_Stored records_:
■ ■ ■ ■

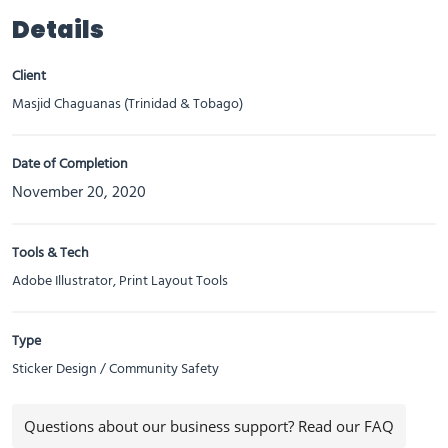
Details
Client
Masjid Chaguanas (Trinidad & Tobago)
Date of Completion
November 20, 2020
Tools & Tech
Adobe Illustrator, Print Layout Tools
Type
Sticker Design / Community Safety
Questions about our business support? Read our FAQ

■ ■ ■ ■

_DIRECTIONS_: Locate "Tools & Tech" in the data above. Then repeat, exactly, its line and each line after it through the last, adding nothing.

_RESPONSE FOR THIS EXERCISE_:
Tools & Tech
Adobe Illustrator, Print Layout Tools
Type
Sticker Design / Community Safety
Questions about our business support? Read our FAQ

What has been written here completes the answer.